What, exactly, do I mean by punk? The punk revolution in the 70s were many things. And if you, like me, believe that the biggest punk band – what defined the stylish glass that the world went through at that time – was the sex guns, then I think what it means is that punk, in the heart, was an electrifying music that celebrated a Basic hardcore separation from what we like as … empathy. Human feeling. One of my favorite expistol songs was always “no feelings” (“no light-gs … for someone else! “), Because I think it is so neat, catartically honest about the new state that began to settle in youth culture: the unpleasant self -management of everything and rage in a world that began to turn” connection “into a product.

True Punk was over quite quickly (and the collision created music that allowed the children to think of themselves as punk who cared). But I do not think that the underlying affection that punk dropped to disappeared; I think it just grew. I think the punk vision, in more ways than not, describes the world we have today: people full of rage, at each other’s throats, talk and do not listen. No feelings … for someone else. And even though we all know about the pioneers in punk, the literal inventors of it (MC5, Iggy Pop, Who do “My Generation” and Beatles that make “Helter Skelter”), I would claim that on a mass scale it was Led Zeppelin Who came there first. Their songs don’t sound like “punk”, but Zeppelin’s music was looking to ruin the world as much or more than punk ever did.

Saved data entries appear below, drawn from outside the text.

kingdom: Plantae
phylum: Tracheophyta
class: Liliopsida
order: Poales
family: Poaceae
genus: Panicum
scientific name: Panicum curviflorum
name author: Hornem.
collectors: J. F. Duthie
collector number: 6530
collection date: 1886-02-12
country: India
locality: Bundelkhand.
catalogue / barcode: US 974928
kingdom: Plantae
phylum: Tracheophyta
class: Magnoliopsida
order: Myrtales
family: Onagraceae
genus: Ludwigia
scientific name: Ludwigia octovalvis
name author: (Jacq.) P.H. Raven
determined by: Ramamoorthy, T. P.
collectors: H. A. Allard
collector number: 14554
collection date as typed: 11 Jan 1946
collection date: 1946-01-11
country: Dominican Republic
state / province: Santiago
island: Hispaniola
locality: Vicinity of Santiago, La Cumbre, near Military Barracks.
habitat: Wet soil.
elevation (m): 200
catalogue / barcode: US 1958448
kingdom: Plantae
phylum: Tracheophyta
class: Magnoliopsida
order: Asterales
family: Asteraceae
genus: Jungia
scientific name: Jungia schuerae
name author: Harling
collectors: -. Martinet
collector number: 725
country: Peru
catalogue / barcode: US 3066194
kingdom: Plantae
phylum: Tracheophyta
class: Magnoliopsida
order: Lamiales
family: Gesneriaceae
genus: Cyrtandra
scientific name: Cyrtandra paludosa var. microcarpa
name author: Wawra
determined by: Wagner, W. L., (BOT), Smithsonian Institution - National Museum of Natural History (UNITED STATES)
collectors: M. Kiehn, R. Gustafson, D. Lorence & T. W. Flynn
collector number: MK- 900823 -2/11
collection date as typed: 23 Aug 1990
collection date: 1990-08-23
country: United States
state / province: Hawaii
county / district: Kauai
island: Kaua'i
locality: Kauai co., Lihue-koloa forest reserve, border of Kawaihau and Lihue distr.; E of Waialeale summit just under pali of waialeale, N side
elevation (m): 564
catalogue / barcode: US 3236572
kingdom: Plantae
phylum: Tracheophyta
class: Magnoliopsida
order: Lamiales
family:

And because they were such A monumental band, Epic in Reach and Influence, Led Zeppelin marked the moment when a large number of people, for the first time, experienced rock ‘n’ role as a ruthless orgy of the self. It is part of the beauty of Zeppelin, and the beauty of the metal revolution that the band inspired: that it does not pretend to care. You hit your head down to your navel; It’s about you. This nihilism was already out, but never underestimates the power of rock ‘n’ role in redirecting society’s energy. Elvis and Little Richard and Jerry Lee Lewis did. The Beatles and Dylan and Stones did. And Led Zeppelin made it-so to triple down on the libidinous energy in all counter culture that had come earlier, and also by shining a light, for the first time, on was such a musical wreck of hedonistic junk stimulation could lead. Was it a good place or a dangerous place? It was both. But that’s where we are now. As Robert Plant sang in “Kashmir,” Oooo my baby! Let me take you there.